Reactions to studies of cognitive remediation for schizophrenia tend to display a bimodal distribution. One response is enthusiasm for the latest study that far exceeds the data. The other is a sympathetic nod: an appreciation of the earnestness of the endeavor with little expectation of payoff. After all, if cognitive training worked, would we not all know it by now? In fact, this field is characterized by steady progress over the past decades.
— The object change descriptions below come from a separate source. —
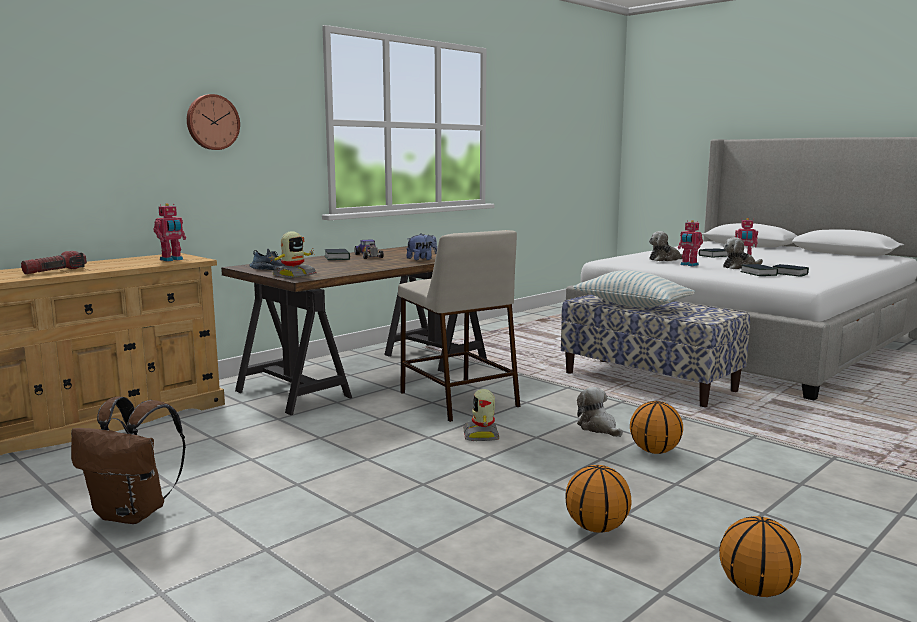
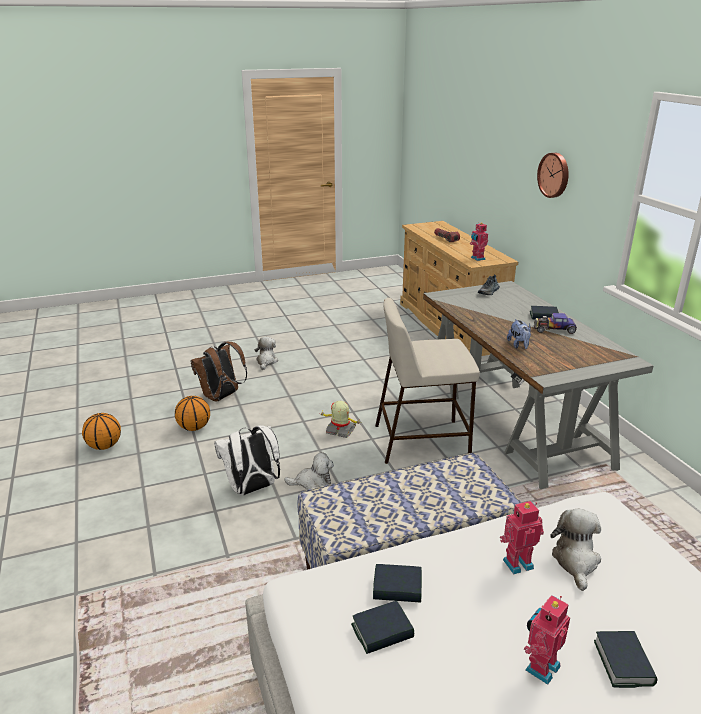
camera: 115 degrees right, 15 degrees up
brown backpack [71,397,186,524] -> brown backpack moved to [190,342,247,402]
brown desk [221,246,487,415] -> grey desk [423,281,653,489]
toy robot [268,231,317,278] -> none
pillow [572,270,696,308] -> none
basketball [630,401,683,454] -> white backpack [214,426,280,495]
plush toy [723,237,763,269] -> plush toy moved to [255,337,278,370]

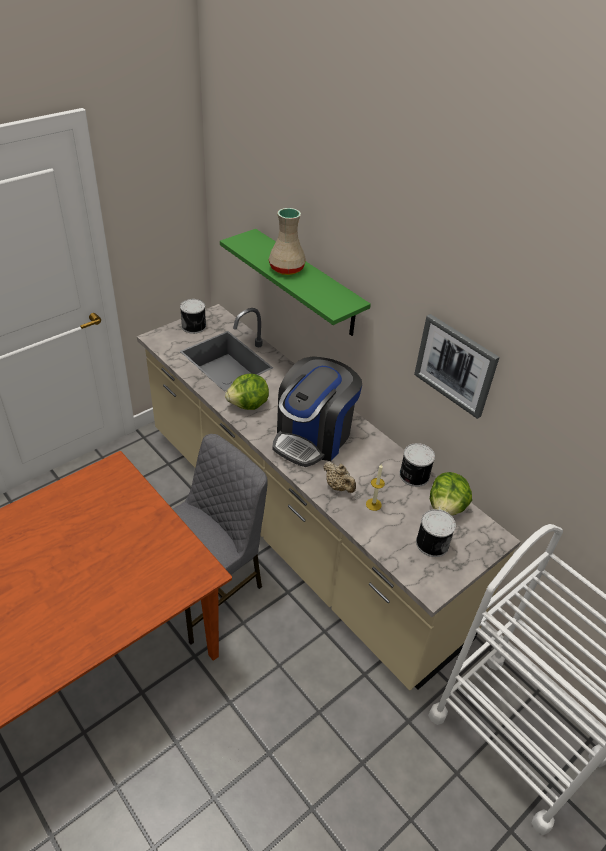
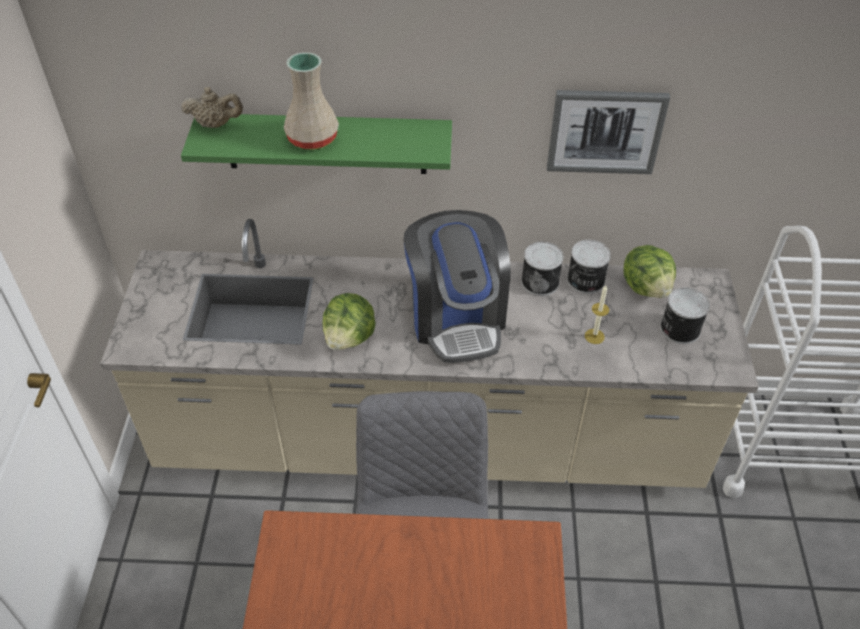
camera: 45 degrees left, 5 degrees up
can [180,299,206,334] -> can moved to [521,242,563,296]
beige teapot [323,461,356,493] -> beige teapot moved to [181,87,243,128]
In a 1993 article on cognitive remediation in schizophrenia (10), I reviewed a relatively small number of articles, many of them feasibility studies. At that time, this field lacked basic information on every major issue ( Figure 1 ). There were fundamental concerns about whether the cognitive interventions that were primarily developed for brain-injured patients could be productively applied to patients with schizophrenia. Not any more. We now have a much stronger database, including several reviews and a meta-analysis (1, 2, 8) . As a result, we are working our way up the hierarchy of questions in Figure 1 . Training programs are well tolerated, and they effectively improve cognitive performance. At the top of the hierarchy, we know that cognitive training can improve the daily functioning of patients but does not always do so. The meta-analysis by McGurk et al. has given us a reason that is both clear and intuitive: studies that realize the benefits are those in which cognitive training is adjunctive to rehabilitation.

The significance of the article by Fisher et al. is that it addresses cognitive training at a more basic neurobiological level than any previous strategy. We can hope that the dramatic effects they have reported will prove to be replicable and durable and that they will extend to meaningful effects for patients’ lives.